Seit etwa 20 Jahren ist es bei dem Blatt eine Tradition, zum Jahresende Leute aus teilweise unerfindlichen Gründen („TIP“ bezeichnet es als „feinsinnig“) an den Kraft eigener Selbstüberschätzung eingerichteten Pranger zu stellen:
„So traditionell wie die Silvesterböllerei – und genauso feinsinnig kürt der tip Berlin seit 1999 Ende Dezember die 100 peinlichsten Berliner.“
Wirklich überzeugend wirkt der Preis eigentlich nur für den Winkel-Wahnsinn-Radweg der Zehlendorfer Leo-Baeck-Straße, wo der mit weißen Linien eingetragene Radweg in exakt rechtwinkligen Ecken um die am Straßenrand stehenden Bäume herumführt. Da muss man schon Kunstradfahrer sein um alle zwei Meter den halsbrecherischen Zickzackkurs zu bewältigen. Die Grüne Bezirksstadträtin Maren Schellenberg ließ die absurden Markierungen dann eiligst wieder entfernen, nachdem sogar Touristen anreisten, um den Blödsinn zu bewundern. Hier war der Preis wirklich angebracht, es reichte aber nur für Platz 14.

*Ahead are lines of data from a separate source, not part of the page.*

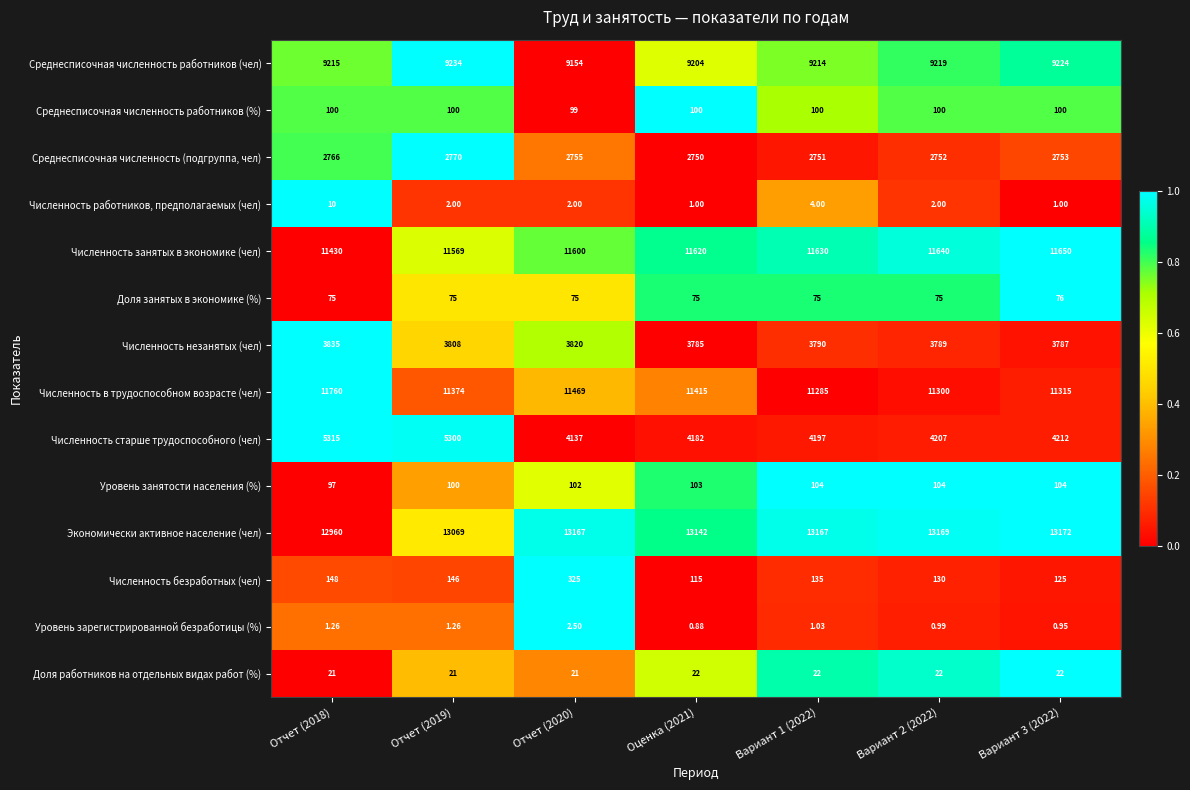

Which series has the largest total across all categories?

Экономически активное население (чел)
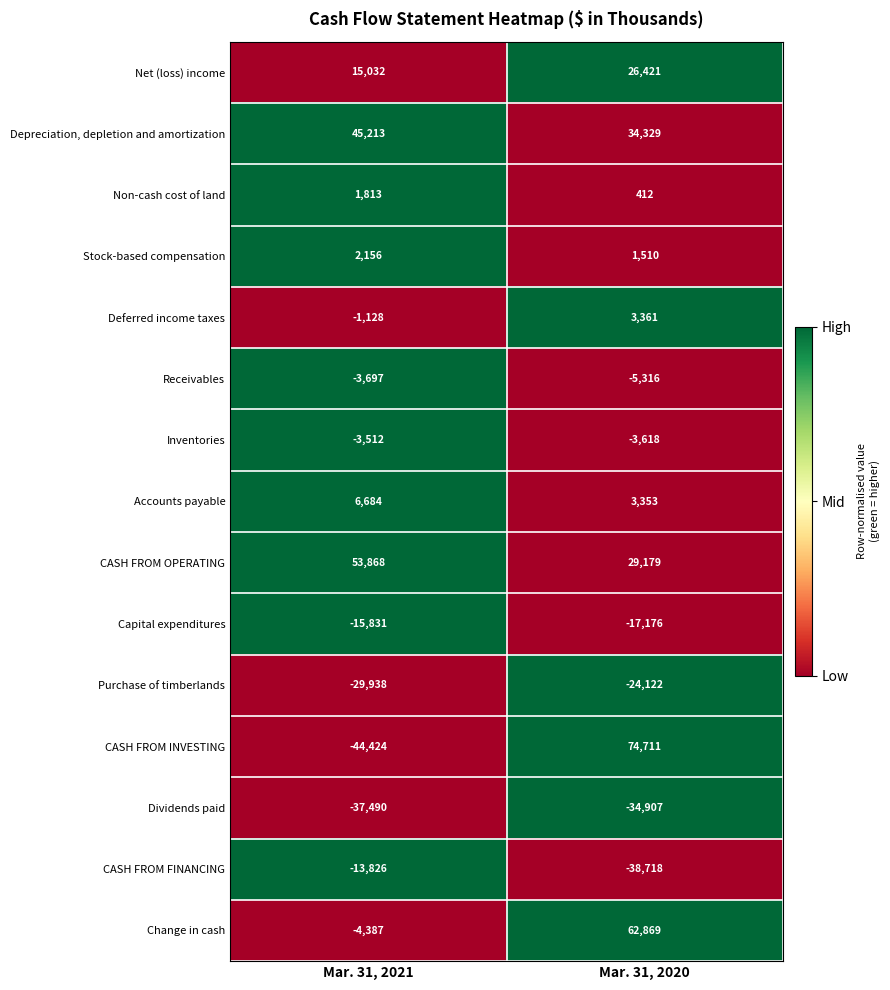

The Net (loss) income series shows 26421 at Mar. 31, 2020. True or false?

True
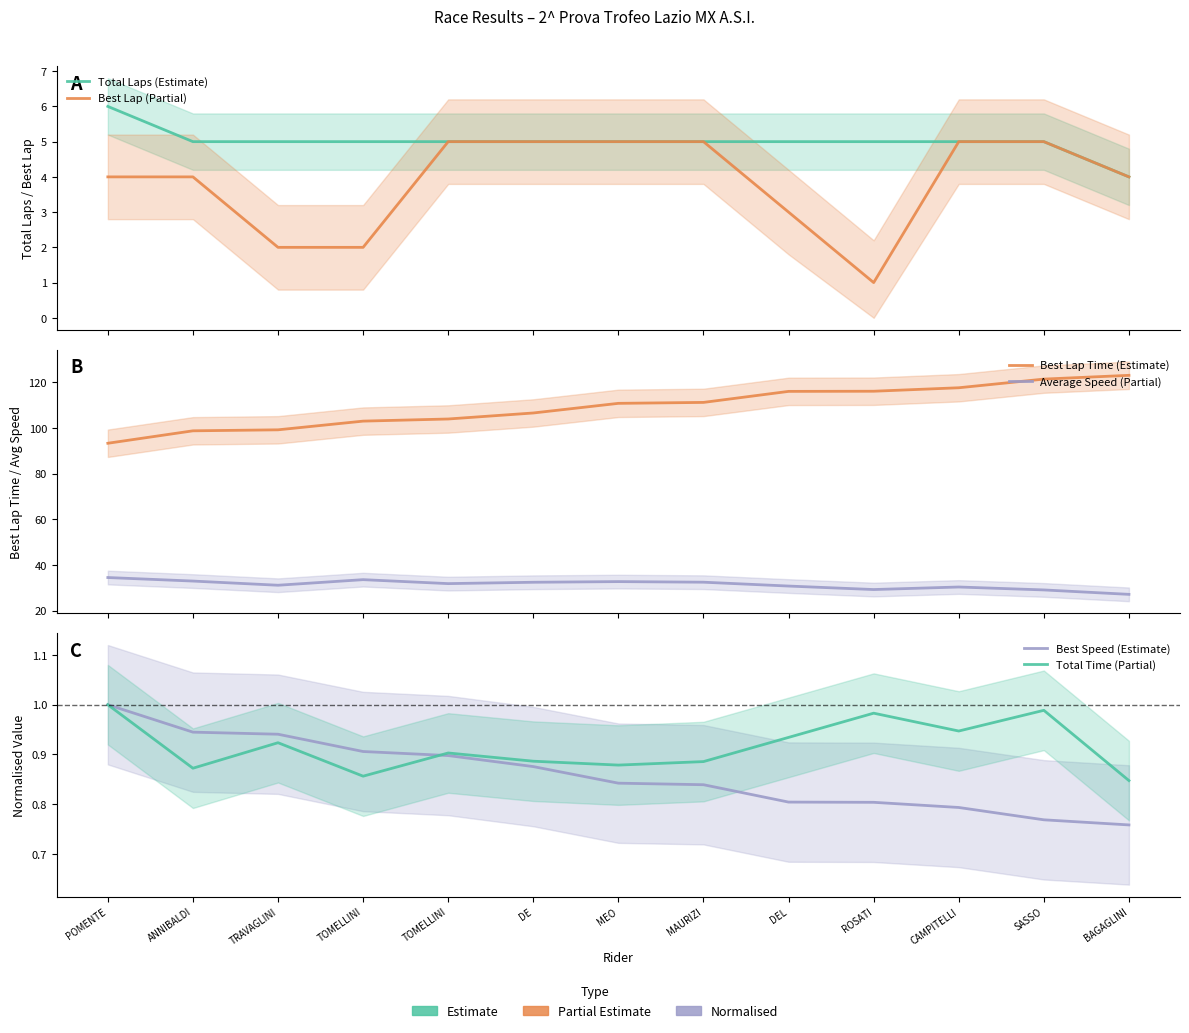

Which category has the highest value in the Best Lap (Partial) series?

TOMELLINI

Gräfin Beatrix von Storch erhält den Platz 1 dafür, dass sie sich über das „hysterische Klima-Gekreische“ lustig machte, nur, weil es ein heißer und trockener Sommer war, was naturgemäß und nachweislich immer wieder mal vorkommt, ohne dass die Erde verglüht ist. Auch nachweislich. Aber eigentlich hätte Frau von Storch auch ein Frikadellenrezept posten können und wäre in der Luft zerrissen worden. Hauptsache, Platz 1 geht an die AfD. Eigentlich muss man sagen, dass die AfD ziemlich nachgelassen hat, wenn das alles ist, warum Frau von Storch Platz 1 besetzt. Toleranz ist heute anscheinend eine eingetragene Handelsmarke und darf nur noch für von zertifizierten Gutmenschen praktiziert werden und das auch nur bei politisch korrekten Themen. Alles andere ist sozialharam. Insbesondere AfD-Mitglieder, die sind doppelsozialharam.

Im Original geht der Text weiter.